* [TASK INPUT]
——————
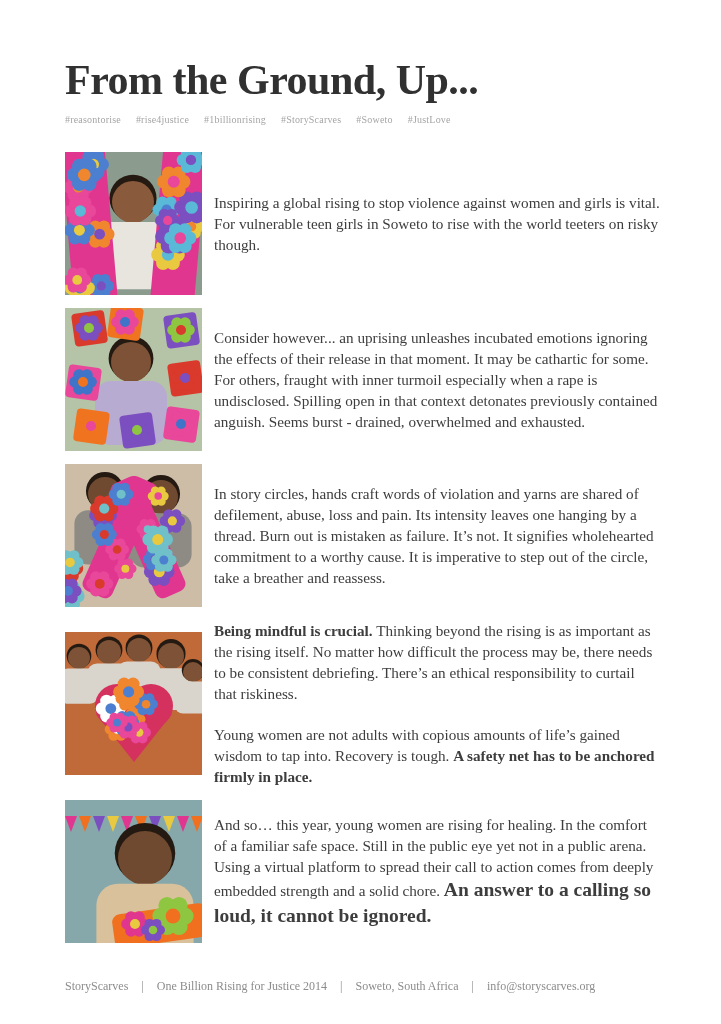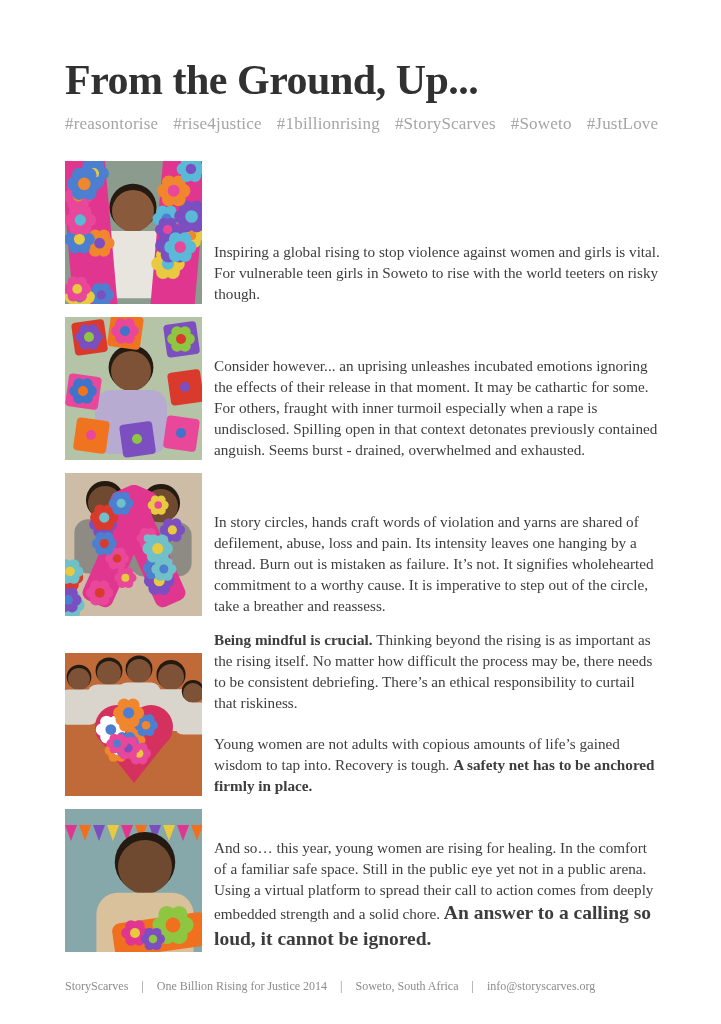--- a/index.html
+++ b/index.html
@@ -16,27 +16,27 @@
   h1.title{
     margin:57px 0 0 0;
     font-size:42px;
     line-height:1.0;
     font-weight:700;
     letter-spacing:-0.5px;
     color:var(--title,#313131);
   }
   .hashtags{
     margin-top:13px;
-    font-size:17px;
+    font-size:10px;
     color:var(--hashtag,#a5a5a5);
     letter-spacing:0.2px;
   }
   .hashtags span{margin-right:15px;}
   .rows{margin-top:27px;}
-  .row{display:flex;align-items:flex-end;margin-bottom:13px;}
+  .row{display:flex;align-items:center;margin-bottom:13px;}
   .photo{
     flex:0 0 137px;
     width:137px;height:143px;
     margin-right:12px;
     overflow:hidden;
   }
   .photo svg{display:block;width:137px;height:143px;}
   .text{
     flex:1;
     font-size:15.2px;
——————
* [WORK ITEM]
Find the word "font" in the entries above, then copy each line that holds it.

* [EXERCISE SOLUTION]
     font-size:42px;
     font-weight:700;
-    font-size:17px;
+    font-size:10px;
     font-size:15.2px;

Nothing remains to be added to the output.